Right click on the Column 3 header and remove the errors
Rename the columns, set data types and sort as desired.
As before, duplicate the first query and delete the steps up to Added Custom so you are left with 3 columns in the query after the headers have been demoted.
The Feb file has the first column named Customer and this is what I want the column to be called in the final table.
So, delete the first 2 columns from the query and expand the tables in the Custom column
Promote headers : Transform tab -> Use First Row as Headers
I can now filter out the header row from the table by filtering any of the columns to remove the appropriate text value. In this case I'll filter the Date column to remove the text "Date"
Rename the columns, set data types and sort.
Hopefully this will help you deal with situations where you also face importing columns with names that don't match up.
Let me know if you have any other scenarios with different column names causing you issues.
thank you so much
Good stuff as always. Still getting my head around PQ.

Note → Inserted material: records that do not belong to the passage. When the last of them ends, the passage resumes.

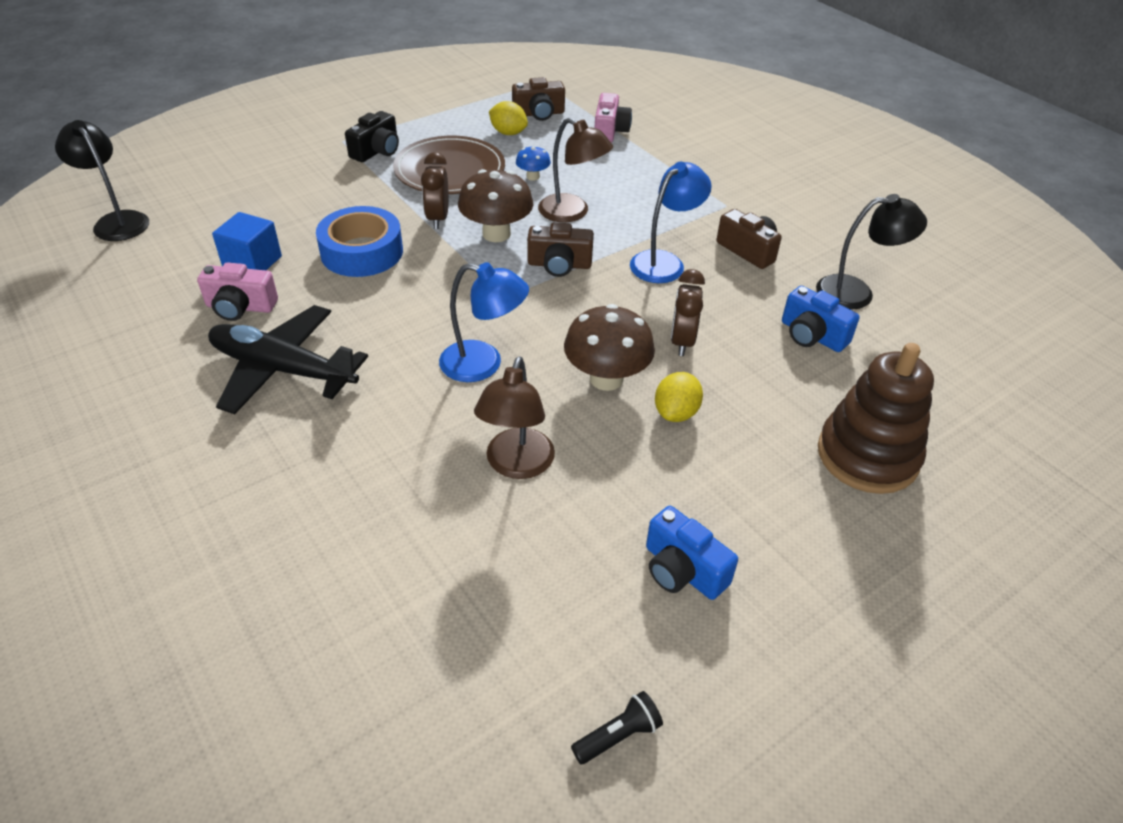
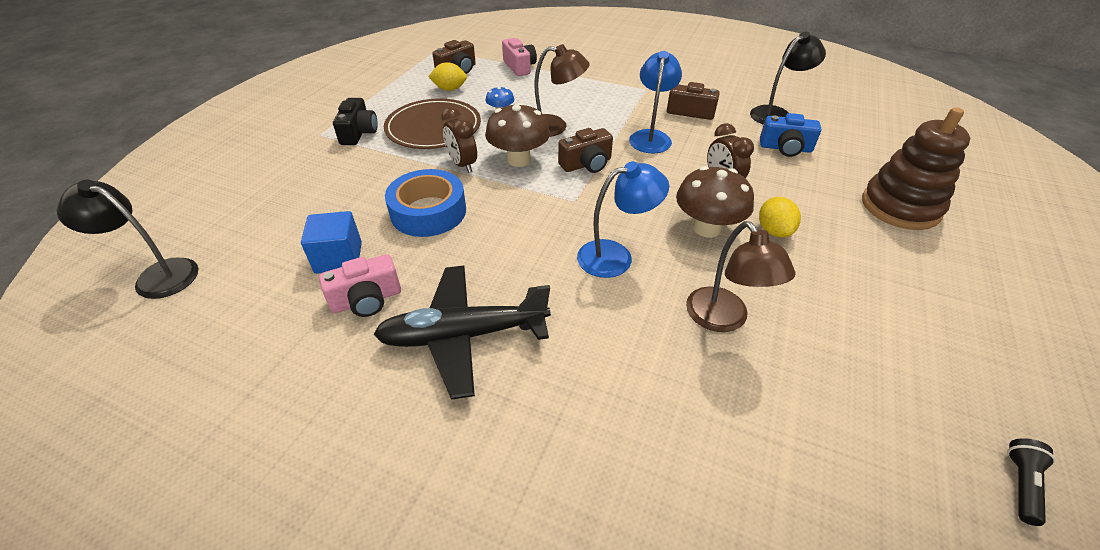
camera: 30 degrees left, 0 degrees up
(682, 570) = (905, 336): blue camera -> none

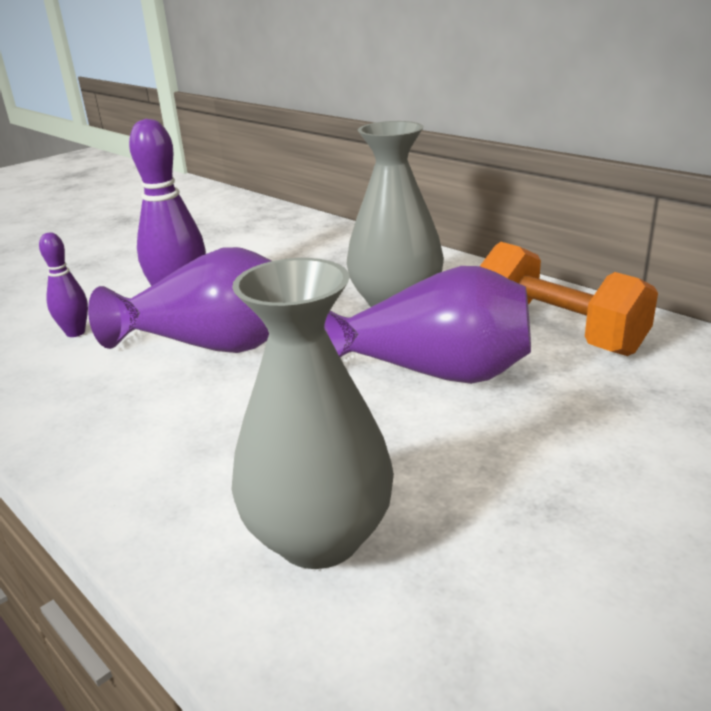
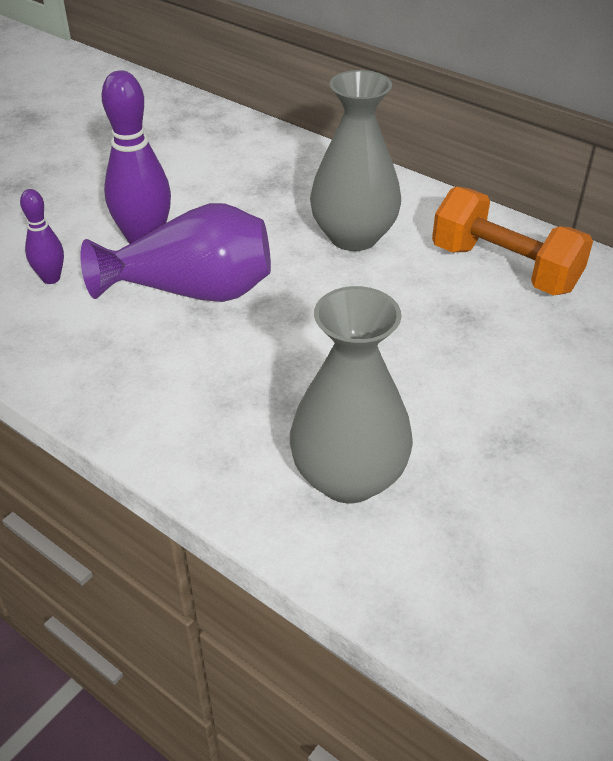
camera: 10 degrees left, 15 degrees up
(432, 372) = (403, 316): purple vase -> none

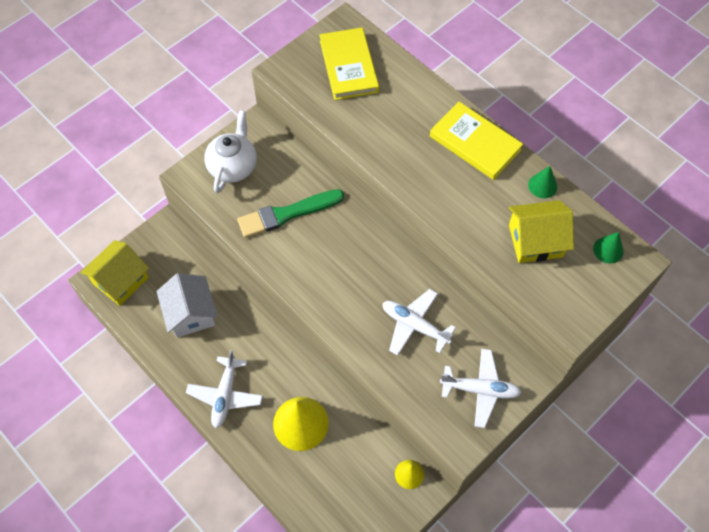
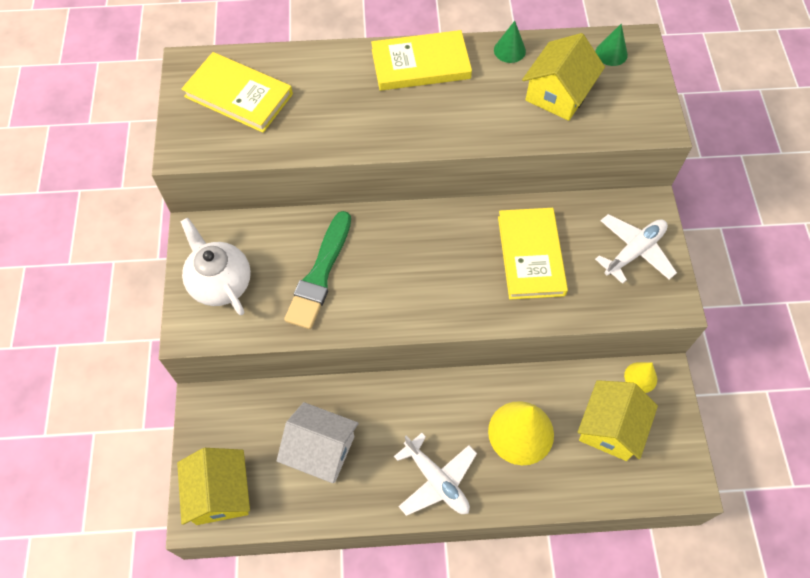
camera: 50 degrees left, 0 degrees up
(352, 479) = (610, 428): none -> yellow house
(414, 325) = (531, 255): white plane -> yellow book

A scenario I’m facing often is what I now understand to be called “stacked data”.
I can unstack it using normal Excel, but there is a lot of deleting, moving, duplicating columns etc. so that my end result is in a tabular format.
Although my data is in a ‘csv’ format. I can have several lines that would be headers, quite often there is a “totals” row. 1 stack can contain 5 transactions, another 2, another 10.
Oh and at the very end of the csv output is a grand total.
Sounds like you are dealing with data that is already in a partial report format – such a sin! As you’re finding, the data just needs to be in a flat tabular format so that any reporting can be done later in Excel or Power BI.
These posts may help you out in dealing with badly formatted source files
In your first example, where you have rolling months, you took the easy step and just deleted duplicates for months where you had multiple entries. This was fine in your made up example, because the numbers didn’t change when they went from being forecasts to actuals. In the real world, this isn’t what happens. You would need to create a rule as to how you want to handle these different values.
yes the scenario you describe is feasible. The example I used is actually from a client where the only new data they got was new month’s data added each month.
As you say, in your scenario it would be more complicated to weed out duplicates. You’d probably need to base this on keeping the most recent data so you’d be looking at manipulating the date column.